For nutrient runoff we use estimates by Turtola (1993) who has studied different fallowed parcels in Finland during several years. Although fallowing decrease nitrogen and phosphorus runoff, are the rates nevertheless relatively high. Nitrogen runoff is measured to be an average 5 kg/ha and total phosphorus about 0,9 kg/ha (table 7).
In addition to climate and nutrient runoff, we also expect that fallowed field is valued for its landscape. To describe the value of rural landscape, we use the LFA (less favourable area)
payment. LFA is provided in European Union for farmers on areas where cultivation would not be otherwise profitable. Thus LFA describes the benefits of these creating from other reasons than effective crop production, such as rural area vitality and biotopes of rural environment. LFA payment was 169€/ha in 2007 for forage barley.
Green fallow or grass cultivation is suggested to be a better solutions for GHG mitigation than for example afforestation, which has additional impacts on biodiversity and landscape. But in any case, restricting cultivation has socio-economic impacts which would probably become unevenly distributed. According to Lehtonen, Peltonen and Sinkkonen (2006), restricting crop cultivation on peatlands in Finland, allowing only perennial crops, would have the strongest impact on Lapland, where 40 % of the peatland under cultivation are located. Nevertheless, climate policy directed on peatlands would reallocate crop and grass production to more productive soils and would affect agricultural income in Northern Finland only slightly. There is also a possibility that agricultural income would eventually increase compared with the base line. In addition another, environmental and economic benefits would create as a consequence. (Lehtonen et al. 2006.)

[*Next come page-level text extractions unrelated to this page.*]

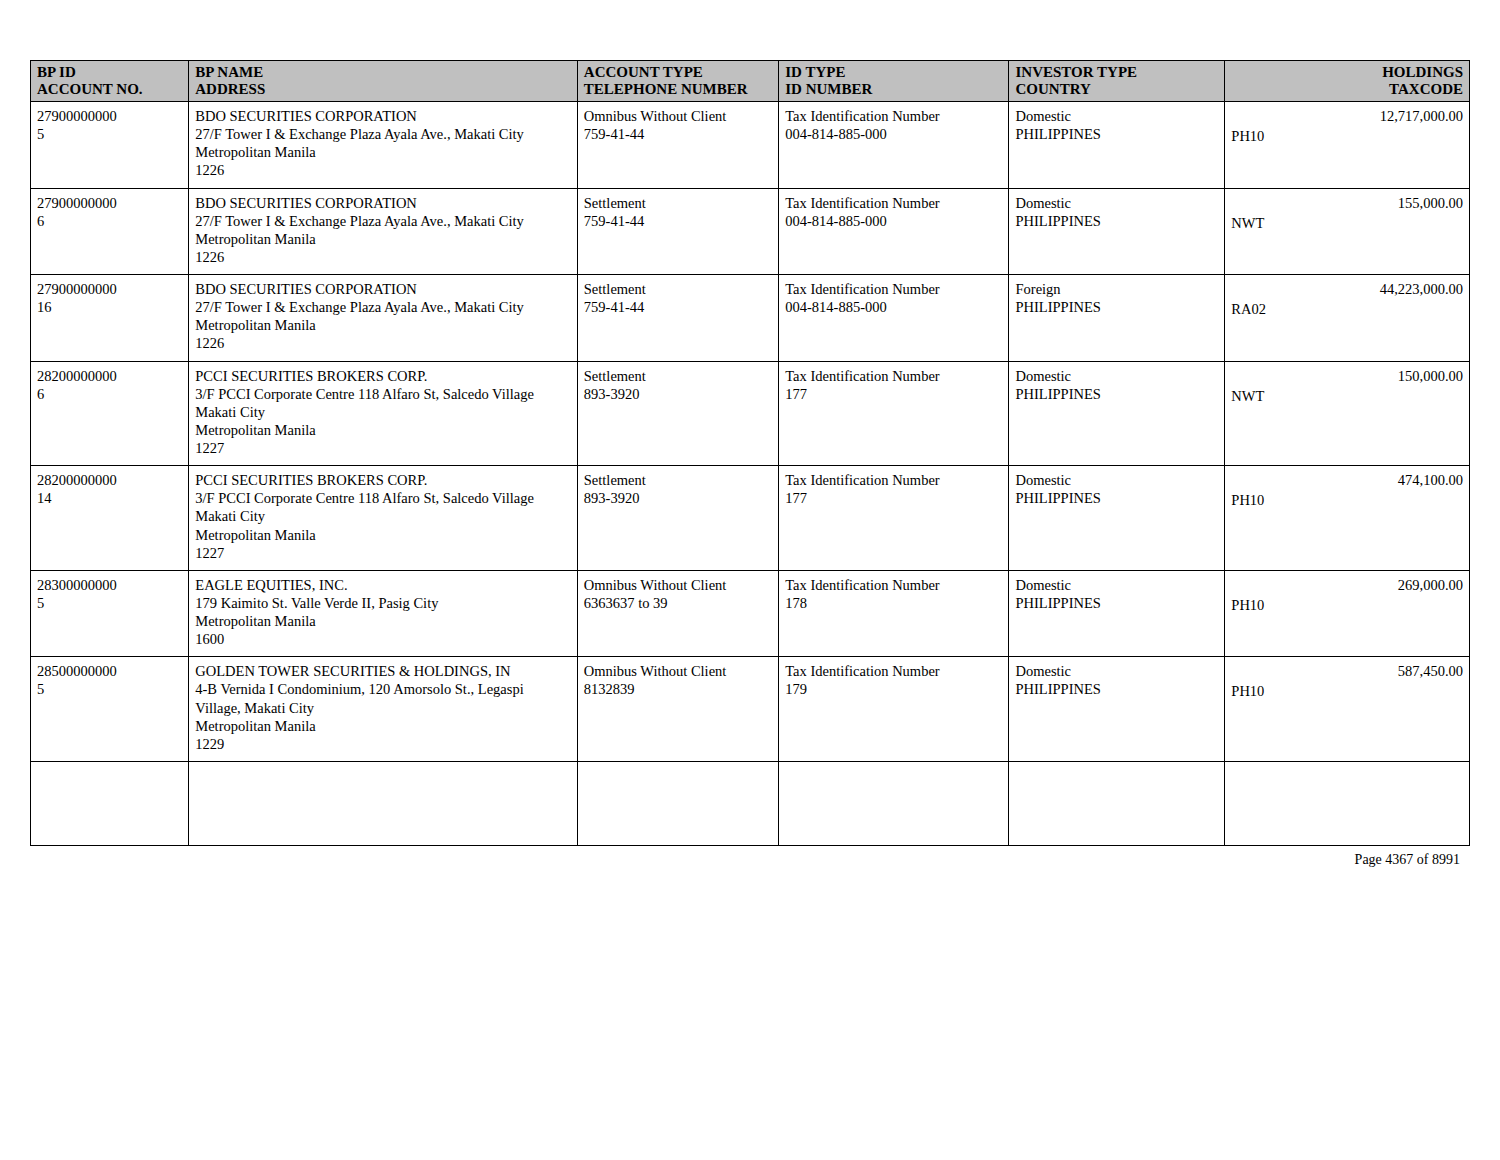| BP ID ACCOUNT NO. | BP NAME ADDRESS | ACCOUNT TYPE TELEPHONE NUMBER | ID TYPE ID NUMBER | INVESTOR TYPE COUNTRY | HOLDINGS TAXCODE |
| --- | --- | --- | --- | --- | --- |
| 27900000000 5 | BDO SECURITIES CORPORATION 27/F Tower I & Exchange Plaza Ayala Ave., Makati City Metropolitan Manila 1226 | Omnibus Without Client 759-41-44 | Tax Identification Number 004-814-885-000 | Domestic PHILIPPINES | 12,717,000.00 PH10 |
| 27900000000 6 | BDO SECURITIES CORPORATION 27/F Tower I & Exchange Plaza Ayala Ave., Makati City Metropolitan Manila 1226 | Settlement 759-41-44 | Tax Identification Number 004-814-885-000 | Domestic PHILIPPINES | 155,000.00 NWT |
| 27900000000 16 | BDO SECURITIES CORPORATION 27/F Tower I & Exchange Plaza Ayala Ave., Makati City Metropolitan Manila 1226 | Settlement 759-41-44 | Tax Identification Number 004-814-885-000 | Foreign PHILIPPINES | 44,223,000.00 RA02 |
| 28200000000 6 | PCCI SECURITIES BROKERS CORP. 3/F PCCI Corporate Centre 118 Alfaro St, Salcedo Village Makati City Metropolitan Manila 1227 | Settlement 893-3920 | Tax Identification Number 177 | Domestic PHILIPPINES | 150,000.00 NWT |
| 28200000000 14 | PCCI SECURITIES BROKERS CORP. 3/F PCCI Corporate Centre 118 Alfaro St, Salcedo Village Makati City Metropolitan Manila 1227 | Settlement 893-3920 | Tax Identification Number 177 | Domestic PHILIPPINES | 474,100.00 PH10 |
| 28300000000 5 | EAGLE EQUITIES, INC. 179 Kaimito St. Valle Verde II, Pasig City Metropolitan Manila 1600 | Omnibus Without Client 6363637 to 39 | Tax Identification Number 178 | Domestic PHILIPPINES | 269,000.00 PH10 |
| 28500000000 5 | GOLDEN TOWER SECURITIES & HOLDINGS, IN 4-B Vernida I Condominium, 120 Amorsolo St., Legaspi Village, Makati City Metropolitan Manila 1229 | Omnibus Without Client 8132839 | Tax Identification Number 179 | Domestic PHILIPPINES | 587,450.00 PH10 |
Page 4367 of 8991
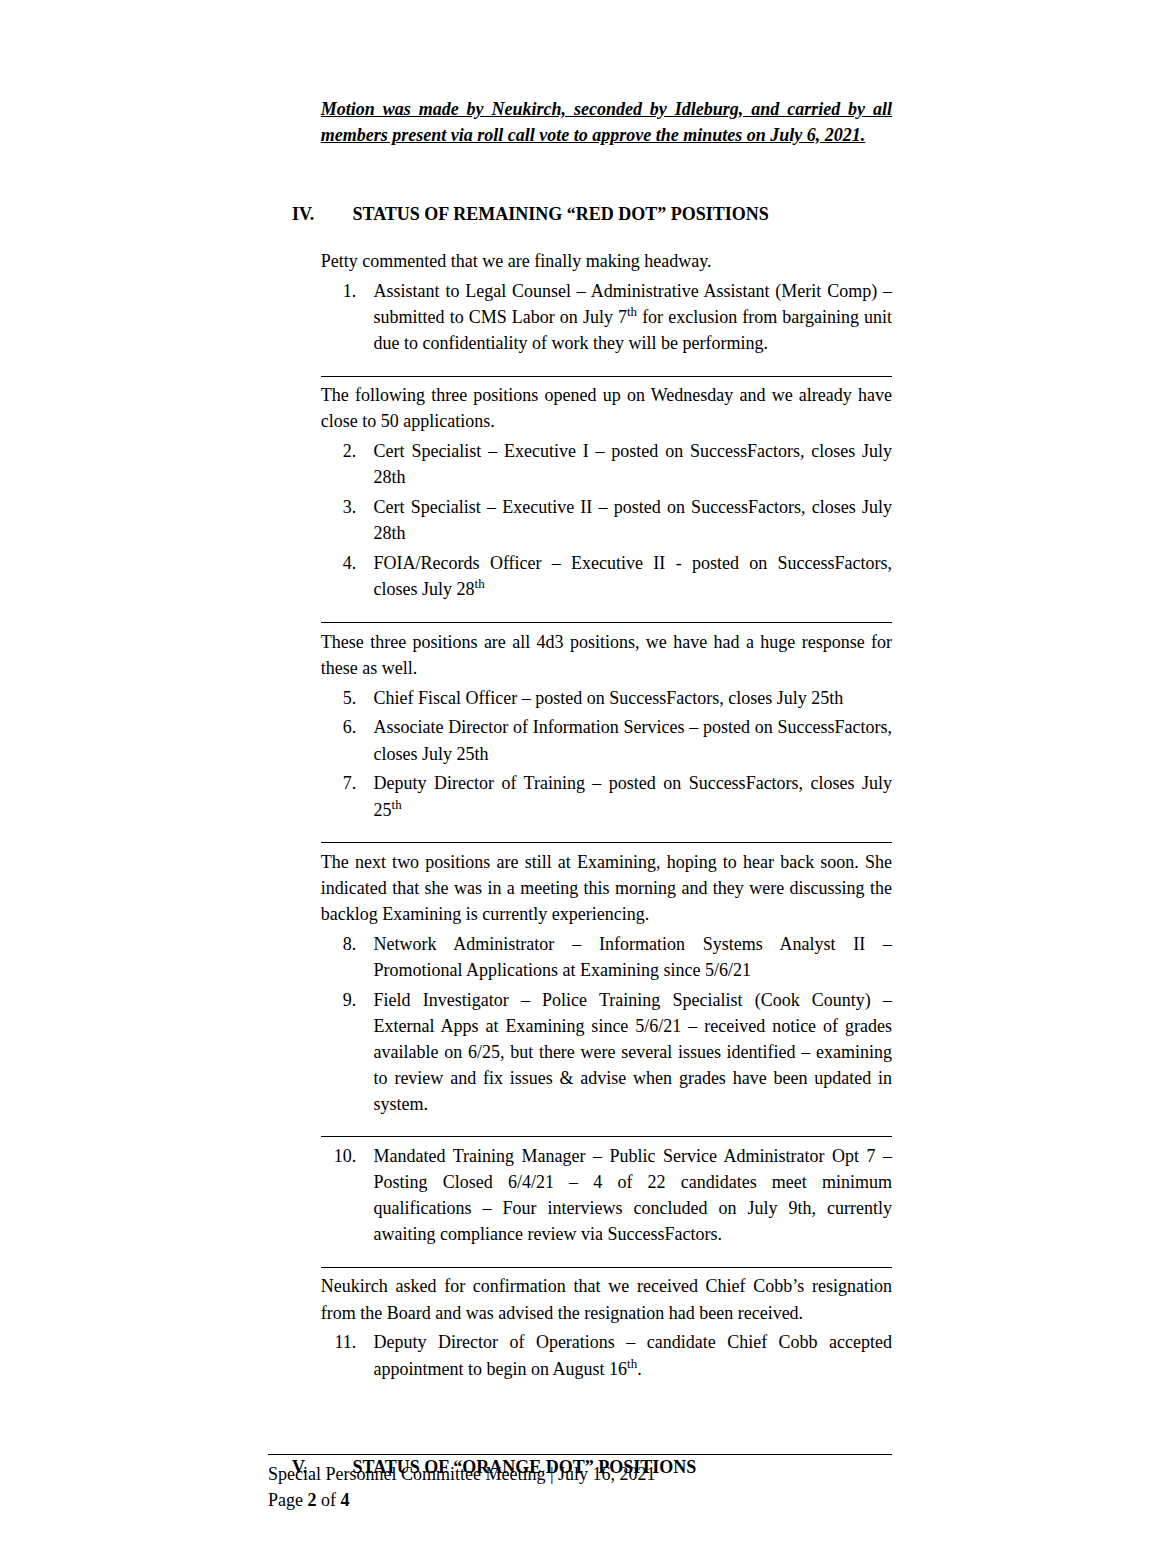Motion was made by Neukirch, seconded by Idleburg, and carried by all members present via roll call vote to approve the minutes on July 6, 2021.
IV. Status of Remaining “Red Dot” Positions
Petty commented that we are finally making headway.
1. Assistant to Legal Counsel – Administrative Assistant (Merit Comp) – submitted to CMS Labor on July 7th for exclusion from bargaining unit due to confidentiality of work they will be performing.
The following three positions opened up on Wednesday and we already have close to 50 applications.
2. Cert Specialist – Executive I – posted on SuccessFactors, closes July 28th
3. Cert Specialist – Executive II – posted on SuccessFactors, closes July 28th
4. FOIA/Records Officer – Executive II - posted on SuccessFactors, closes July 28th
These three positions are all 4d3 positions, we have had a huge response for these as well.
5. Chief Fiscal Officer – posted on SuccessFactors, closes July 25th
6. Associate Director of Information Services – posted on SuccessFactors, closes July 25th
7. Deputy Director of Training – posted on SuccessFactors, closes July 25th
The next two positions are still at Examining, hoping to hear back soon. She indicated that she was in a meeting this morning and they were discussing the backlog Examining is currently experiencing.
8. Network Administrator – Information Systems Analyst II – Promotional Applications at Examining since 5/6/21
9. Field Investigator – Police Training Specialist (Cook County) – External Apps at Examining since 5/6/21 – received notice of grades available on 6/25, but there were several issues identified – examining to review and fix issues & advise when grades have been updated in system.
10. Mandated Training Manager – Public Service Administrator Opt 7 – Posting Closed 6/4/21 – 4 of 22 candidates meet minimum qualifications – Four interviews concluded on July 9th, currently awaiting compliance review via SuccessFactors.
Neukirch asked for confirmation that we received Chief Cobb’s resignation from the Board and was advised the resignation had been received.
11. Deputy Director of Operations – candidate Chief Cobb accepted appointment to begin on August 16th.
V. Status of “Orange Dot” Positions
Special Personnel Committee Meeting | July 16, 2021
Page 2 of 4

5 Comparison of farmland use options
In this chapter we compare the results in order to determine the socially optimal land allocation and production intensities. Later also optimal policies to obtain the socially optimal solutions are discussed. For crop cultivation we examine four different policy scenarios in terms of the environmental impacts. The policy schemes take into account either only carbon dioxide emissions or all CO2-eq. emissions including nitrous oxide and
methane emissions. Further these are treated with and without nutrient runoff. This is because the presumption is, that the policy should be directed so that all externalities are taken into account in order to obtain the maximum social welfare, but in reality this is not always possible to attain. Thus we view the solution in which the policy is considered to take into account all externalities and when it is not. Furthermore, we define the policy related social welfare and complement it by a welfare measure.
Although the main objective of the study is to analyse the social welfare, we do also view the privately optimal solution to compare the difference between input uses and land allocation in the privately and socially optimal solution and to derive the optimal policies.